Rewrite the rows from the line with "name author: (Rottb.) Maas" to the line with "genus: Euphorbia" as a Markdown table with two columns, Number and Entry, numbering each line and leaving out blank lines.
-------- MATERIAL FOR THE TASK --------
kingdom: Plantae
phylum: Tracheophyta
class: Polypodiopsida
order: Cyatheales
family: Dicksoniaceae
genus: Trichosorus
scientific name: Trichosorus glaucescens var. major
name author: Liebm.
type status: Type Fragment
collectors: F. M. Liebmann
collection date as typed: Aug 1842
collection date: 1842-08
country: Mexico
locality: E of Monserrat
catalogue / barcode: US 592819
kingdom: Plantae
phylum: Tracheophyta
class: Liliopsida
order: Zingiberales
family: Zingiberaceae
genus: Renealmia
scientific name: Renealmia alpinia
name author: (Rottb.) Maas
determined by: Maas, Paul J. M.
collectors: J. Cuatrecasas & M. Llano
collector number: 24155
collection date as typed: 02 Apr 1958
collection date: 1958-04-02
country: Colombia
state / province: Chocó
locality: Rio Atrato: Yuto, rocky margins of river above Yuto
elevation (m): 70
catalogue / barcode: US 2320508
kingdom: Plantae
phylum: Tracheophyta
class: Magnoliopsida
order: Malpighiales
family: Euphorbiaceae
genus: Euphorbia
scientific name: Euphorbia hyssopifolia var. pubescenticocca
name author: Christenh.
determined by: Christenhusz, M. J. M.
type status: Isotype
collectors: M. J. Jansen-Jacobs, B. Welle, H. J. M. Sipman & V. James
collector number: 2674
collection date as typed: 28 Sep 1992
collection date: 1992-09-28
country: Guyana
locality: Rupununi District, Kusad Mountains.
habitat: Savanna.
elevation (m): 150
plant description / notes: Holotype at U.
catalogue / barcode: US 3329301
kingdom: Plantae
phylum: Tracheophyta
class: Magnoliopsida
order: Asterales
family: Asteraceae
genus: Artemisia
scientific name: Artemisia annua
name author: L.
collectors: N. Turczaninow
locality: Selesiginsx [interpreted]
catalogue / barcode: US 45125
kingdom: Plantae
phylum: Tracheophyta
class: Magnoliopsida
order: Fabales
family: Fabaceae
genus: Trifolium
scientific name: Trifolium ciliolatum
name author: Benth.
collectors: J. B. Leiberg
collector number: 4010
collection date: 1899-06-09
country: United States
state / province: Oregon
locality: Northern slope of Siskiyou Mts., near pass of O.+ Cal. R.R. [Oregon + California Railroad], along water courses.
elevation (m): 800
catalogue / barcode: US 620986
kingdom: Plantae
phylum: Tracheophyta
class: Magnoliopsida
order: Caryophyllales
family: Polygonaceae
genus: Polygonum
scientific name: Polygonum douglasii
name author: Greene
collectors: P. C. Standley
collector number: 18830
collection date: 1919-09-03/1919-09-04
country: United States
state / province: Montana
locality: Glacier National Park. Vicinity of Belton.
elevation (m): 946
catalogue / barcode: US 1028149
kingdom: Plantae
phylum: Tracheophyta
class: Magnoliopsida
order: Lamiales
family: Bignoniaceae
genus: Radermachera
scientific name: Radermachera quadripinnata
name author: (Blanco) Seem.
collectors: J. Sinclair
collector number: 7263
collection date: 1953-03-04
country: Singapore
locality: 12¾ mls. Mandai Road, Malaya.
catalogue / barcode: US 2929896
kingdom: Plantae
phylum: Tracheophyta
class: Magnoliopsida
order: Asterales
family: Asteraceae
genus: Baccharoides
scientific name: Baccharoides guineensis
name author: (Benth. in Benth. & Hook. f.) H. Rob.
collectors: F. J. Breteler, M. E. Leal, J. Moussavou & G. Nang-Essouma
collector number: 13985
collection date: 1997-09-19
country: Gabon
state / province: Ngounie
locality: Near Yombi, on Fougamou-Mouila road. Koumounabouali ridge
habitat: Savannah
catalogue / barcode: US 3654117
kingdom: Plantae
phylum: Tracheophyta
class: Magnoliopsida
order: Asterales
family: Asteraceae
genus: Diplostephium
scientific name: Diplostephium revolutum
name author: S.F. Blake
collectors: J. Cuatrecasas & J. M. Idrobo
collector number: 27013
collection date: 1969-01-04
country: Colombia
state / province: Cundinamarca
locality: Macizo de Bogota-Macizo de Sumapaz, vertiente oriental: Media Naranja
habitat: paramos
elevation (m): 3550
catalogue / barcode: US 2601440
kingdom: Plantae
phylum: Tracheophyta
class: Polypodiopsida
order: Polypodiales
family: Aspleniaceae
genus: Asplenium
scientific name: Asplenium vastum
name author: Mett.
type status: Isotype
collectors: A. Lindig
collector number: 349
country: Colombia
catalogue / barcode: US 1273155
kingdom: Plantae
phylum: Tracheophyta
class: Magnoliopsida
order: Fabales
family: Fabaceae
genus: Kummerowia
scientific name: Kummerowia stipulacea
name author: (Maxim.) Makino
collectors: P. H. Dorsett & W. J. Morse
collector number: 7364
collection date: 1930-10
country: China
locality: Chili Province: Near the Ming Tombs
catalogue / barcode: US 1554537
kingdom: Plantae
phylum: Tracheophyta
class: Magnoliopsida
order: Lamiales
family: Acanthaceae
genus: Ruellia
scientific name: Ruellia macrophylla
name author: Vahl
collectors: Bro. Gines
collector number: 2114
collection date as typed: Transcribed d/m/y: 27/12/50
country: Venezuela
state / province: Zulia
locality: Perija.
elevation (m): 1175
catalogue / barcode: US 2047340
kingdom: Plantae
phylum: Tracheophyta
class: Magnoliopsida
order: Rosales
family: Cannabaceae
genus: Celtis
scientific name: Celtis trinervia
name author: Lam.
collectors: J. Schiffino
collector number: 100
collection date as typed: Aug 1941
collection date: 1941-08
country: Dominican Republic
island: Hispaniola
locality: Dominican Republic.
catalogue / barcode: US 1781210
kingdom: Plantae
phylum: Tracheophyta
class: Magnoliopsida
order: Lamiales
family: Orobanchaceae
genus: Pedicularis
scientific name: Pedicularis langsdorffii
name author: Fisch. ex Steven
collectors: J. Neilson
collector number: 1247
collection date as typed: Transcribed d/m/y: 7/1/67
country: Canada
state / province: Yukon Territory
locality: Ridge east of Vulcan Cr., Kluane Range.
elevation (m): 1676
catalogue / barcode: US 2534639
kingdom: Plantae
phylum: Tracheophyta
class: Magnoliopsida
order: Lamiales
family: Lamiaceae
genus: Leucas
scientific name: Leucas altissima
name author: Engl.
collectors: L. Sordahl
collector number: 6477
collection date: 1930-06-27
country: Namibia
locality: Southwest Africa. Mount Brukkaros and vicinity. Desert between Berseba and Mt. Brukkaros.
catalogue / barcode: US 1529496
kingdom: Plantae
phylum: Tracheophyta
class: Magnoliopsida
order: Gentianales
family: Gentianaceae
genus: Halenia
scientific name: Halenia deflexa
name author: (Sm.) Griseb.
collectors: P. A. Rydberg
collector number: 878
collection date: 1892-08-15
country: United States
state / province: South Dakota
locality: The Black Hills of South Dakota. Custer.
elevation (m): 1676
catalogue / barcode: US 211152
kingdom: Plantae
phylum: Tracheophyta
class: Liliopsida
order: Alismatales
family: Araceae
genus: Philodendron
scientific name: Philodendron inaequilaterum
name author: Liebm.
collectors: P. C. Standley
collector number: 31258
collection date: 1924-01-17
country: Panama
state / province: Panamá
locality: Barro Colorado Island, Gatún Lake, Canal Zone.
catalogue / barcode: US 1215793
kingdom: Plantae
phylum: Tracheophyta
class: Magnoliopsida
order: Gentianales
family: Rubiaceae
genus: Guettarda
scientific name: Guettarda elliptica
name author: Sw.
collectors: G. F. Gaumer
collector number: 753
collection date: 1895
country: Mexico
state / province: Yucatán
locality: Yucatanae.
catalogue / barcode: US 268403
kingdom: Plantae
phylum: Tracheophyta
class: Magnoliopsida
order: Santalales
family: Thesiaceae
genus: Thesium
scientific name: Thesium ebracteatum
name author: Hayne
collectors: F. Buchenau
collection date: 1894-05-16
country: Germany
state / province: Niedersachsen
--------
**TASK RESPONSE**:
| Number | Entry |
|---|---|
| 1 | name author: (Rottb.) Maas |
| 2 | determined by: Maas, Paul J. M. |
| 3 | collectors: J. Cuatrecasas & M. Llano |
| 4 | collector number: 24155 |
| 5 | collection date as typed: 02 Apr 1958 |
| 6 | collection date: 1958-04-02 |
| 7 | country: Colombia |
| 8 | state / province: Chocó |
| 9 | locality: Rio Atrato: Yuto, rocky margins of river above Yuto |
| 10 | elevation (m): 70 |
| 11 | catalogue / barcode: US 2320508 |
| 12 | kingdom: Plantae |
| 13 | phylum: Tracheophyta |
| 14 | class: Magnoliopsida |
| 15 | order: Malpighiales |
| 16 | family: Euphorbiaceae |
| 17 | genus: Euphorbia |